With three weeks to go until the Super Bowl, only 13 advertisers have admitted to having purchased spots during the big game. Meanwhile, CBS has sold about 70 percent of the game’s inventory, with perhaps 16 slots left to sell.
Some advertisers admittedly avoided the Super Bowl last year because of the high price tag and the unswervingly critical eye the media and the public place upon Super Bowl ad creative. This year, even some of those advertisers who have purchased ads during the big game are avoiding pre-game hype, writes AdAge.
The majority of the 13 advertisers who will advertise, such as AIG, FedEx, CareerBuilder, GoDaddy, Honda, Snickers, Nationwide Insurance and Taco Bell, have been quiet about their purchase (though it’s difficult to believe that GoDaddy will remain mum), while not a single pharmaceutical, movie-studio or telecom brand has publicly announced its presence.
The easy answer, according to the article, is the price. With this year’s cost of a 30-second spot pegged at $2.6 million, CMOs may be shying away from Super Bowl publicity as accountants and “procurement types” breathe down their necks.
The other challenge, of course, is the potential to be booed off the screen. “$2.6 million is a lot to spend if the creative is panned,” Andrew Donchin, director-national broadcast, Carat, is quoted as saying. “It’s a very powerful vehicle, but you better have something that’s attention-grabbing-better than ordinary.”
In fact, polls such as USA Today’s Ad Meter, which asks consumers to rate the game’s commercials the next day, has actually become a major factor in advertisers’ decision-making processes, writes Adweek.
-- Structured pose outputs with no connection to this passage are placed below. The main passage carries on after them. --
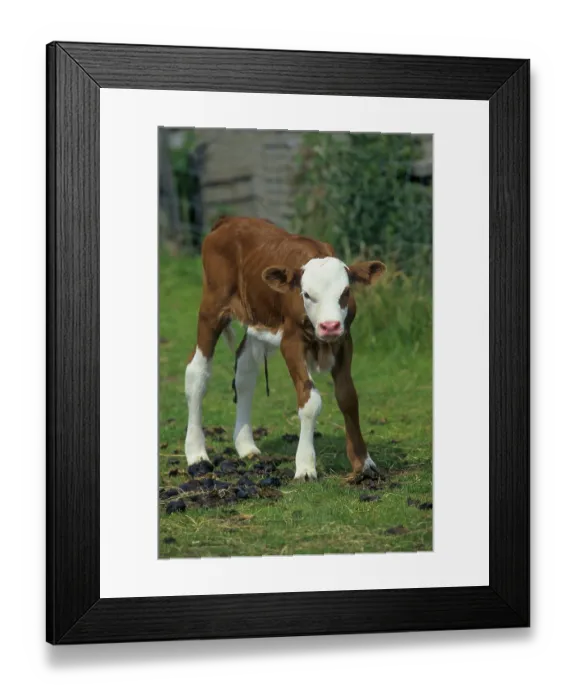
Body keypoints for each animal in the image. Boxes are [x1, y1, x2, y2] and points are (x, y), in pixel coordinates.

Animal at [184, 216, 386, 481]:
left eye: (345, 292)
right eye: (307, 294)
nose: (330, 326)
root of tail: (229, 219)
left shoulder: (344, 340)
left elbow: (348, 397)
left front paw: (363, 462)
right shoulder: (291, 342)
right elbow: (310, 400)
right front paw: (305, 466)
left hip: (257, 319)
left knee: (245, 373)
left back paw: (245, 445)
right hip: (212, 307)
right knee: (197, 373)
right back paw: (196, 453)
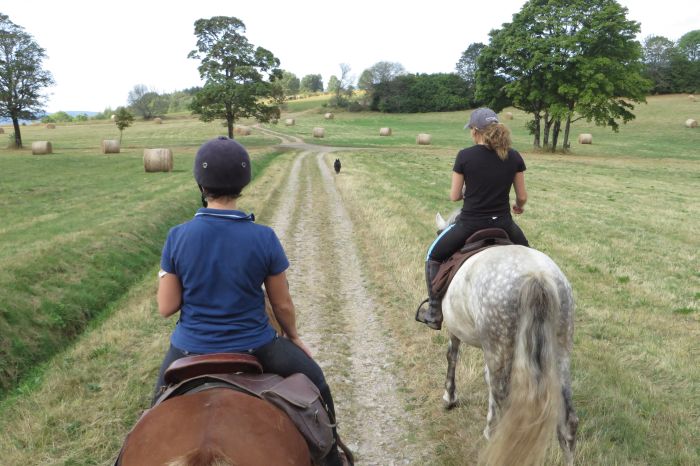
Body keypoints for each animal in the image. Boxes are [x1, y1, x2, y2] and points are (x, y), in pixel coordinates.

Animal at [438, 212, 580, 466]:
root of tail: (537, 276)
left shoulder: (456, 330)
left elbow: (452, 357)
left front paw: (449, 397)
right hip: (559, 351)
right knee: (569, 422)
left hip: (500, 344)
Perhaps that is why so many spots are still left available this close to the game. “There are always Super Bowl units still available at this point, but this year there seem to be more left than the norm,” one media exec is quoted as saying. The Adweek articles says that point of view was echoed among many who were contacted for the story.
While they admit that it is getting to be a harder sell, both John Bogusz, CBS exec vp, sports sales and marketing, and Tony Taranto, senior vp of NFL sales at CBS, say the network is right where it was inventory-wise as when it televised the Super Bowls in ‘01 and ‘04.